## Tasks
(1) Can you rewrite the paragraph of the HBO hack article that begins "On 7 August" as a short list of its main facts?
(2) Could you write the next paragraph of the HBO hack article, picking up right after its last sentence?

## Text passage
═══

Cyber-security executives are speculating the HBO hack by “Mr Smith” was the result of the intruder putting in a tremendous amount of effort to infiltrate the entertainment giant that included many separate attacks, while said giant most likely was slayed by ignoring basic security hygiene.
On 7 August a small treasure trove of HBO content was posted publicly to the web by a hacker who is now demanding a US$ 6 million (£4.6 million) payment to stop any further release of data. The hacker who goes by Mr. Smith posted five scripts for Game of Thrones and a month’s worth of email from HBO vice president for Film Programming Leslie Cohen along with some other corporate information, according to the Associated Press.
The general consensus among cyber-security insiders is the hacker was able to procure this information through a series of small attacks conducted over an extended period of time tied to poor security practices by either by HBO or perhaps a third-party vendor. Mr. Smith seemed to confirm the timeline saying the $6 million ransom amount is tied to the length of time his crew spent on the hack, about six months.

═══

## Recorded information
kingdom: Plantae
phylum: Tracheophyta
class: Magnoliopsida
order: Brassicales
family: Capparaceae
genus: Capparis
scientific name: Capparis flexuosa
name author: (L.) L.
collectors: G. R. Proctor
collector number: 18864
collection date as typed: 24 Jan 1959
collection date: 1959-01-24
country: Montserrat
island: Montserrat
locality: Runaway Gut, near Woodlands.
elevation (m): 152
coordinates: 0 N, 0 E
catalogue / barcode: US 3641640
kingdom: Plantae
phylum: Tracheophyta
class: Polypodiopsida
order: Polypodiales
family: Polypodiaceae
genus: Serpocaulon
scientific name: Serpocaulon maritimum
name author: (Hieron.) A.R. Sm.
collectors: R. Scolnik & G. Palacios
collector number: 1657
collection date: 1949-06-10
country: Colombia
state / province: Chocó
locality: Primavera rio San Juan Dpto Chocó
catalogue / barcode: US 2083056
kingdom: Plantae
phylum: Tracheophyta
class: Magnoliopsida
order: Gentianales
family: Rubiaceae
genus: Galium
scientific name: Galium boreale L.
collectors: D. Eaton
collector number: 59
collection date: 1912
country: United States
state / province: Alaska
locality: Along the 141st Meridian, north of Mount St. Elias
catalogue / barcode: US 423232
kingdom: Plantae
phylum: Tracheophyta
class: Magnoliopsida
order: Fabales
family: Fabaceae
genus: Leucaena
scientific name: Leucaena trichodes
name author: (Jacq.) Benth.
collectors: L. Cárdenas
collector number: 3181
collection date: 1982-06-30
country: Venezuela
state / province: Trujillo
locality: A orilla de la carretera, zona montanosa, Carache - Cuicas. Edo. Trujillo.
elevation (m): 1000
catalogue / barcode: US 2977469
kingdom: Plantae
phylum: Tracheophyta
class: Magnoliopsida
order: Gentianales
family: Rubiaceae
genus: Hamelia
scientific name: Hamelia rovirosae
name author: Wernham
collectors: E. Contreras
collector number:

═══

## Results by task
(1)
- On 7 August, a hacker going by Mr. Smith publicly posted HBO content on the web.
- The hacker is demanding US$6 million (£4.6 million) to stop any further release of data.
- The posted material included five Game of Thrones scripts, a month's worth of email from Leslie Cohen, HBO vice president for Film Programming, and some other corporate information.
- These details come from the Associated Press.

(2)
“Through a persistent effort of phishing, malware attacks and plain old social engineering, the attackers likely compromised many individual identities. Once these identities are compromised, the attackers can inject malware onto systems that over time learn more passwords and allow them lateral access into other systems on the network,” Corey Williams, Centrify’s senior director of products and Marketing, told SC Media.
Another strong possibility is HBO is simply another victim of partnering with a third-party vendor that either made an error or did not have its cyber-security ducks lined up in a row. If this turns out to be true HBO will join a long list of companies, to include Verizon, Trump Hotels, Hard Rock and Scottrade, which suffered a data breach due to one of these ancillary companies proving to be a weak link.
“They have to treat intellectual property (IP) with the same level of protection that banks treat regulated customer information – that is it should be given the highest level of IT security controls and data privacy protection. Then in those instances where a studio has outsourced to a vendor (eg Larson Studios and the Netflix hack), they must insure that their vendors employ equally strong security,” Brad Keller, director 3rd Party Strategy for Prevalent, said in an email interview with SC Media.
HBO launched an investigation into the initial attack that took place on 1 August when its CEO and chairman Richard Plepler confirmed the cable company had been victimised. So far the company has not released any information.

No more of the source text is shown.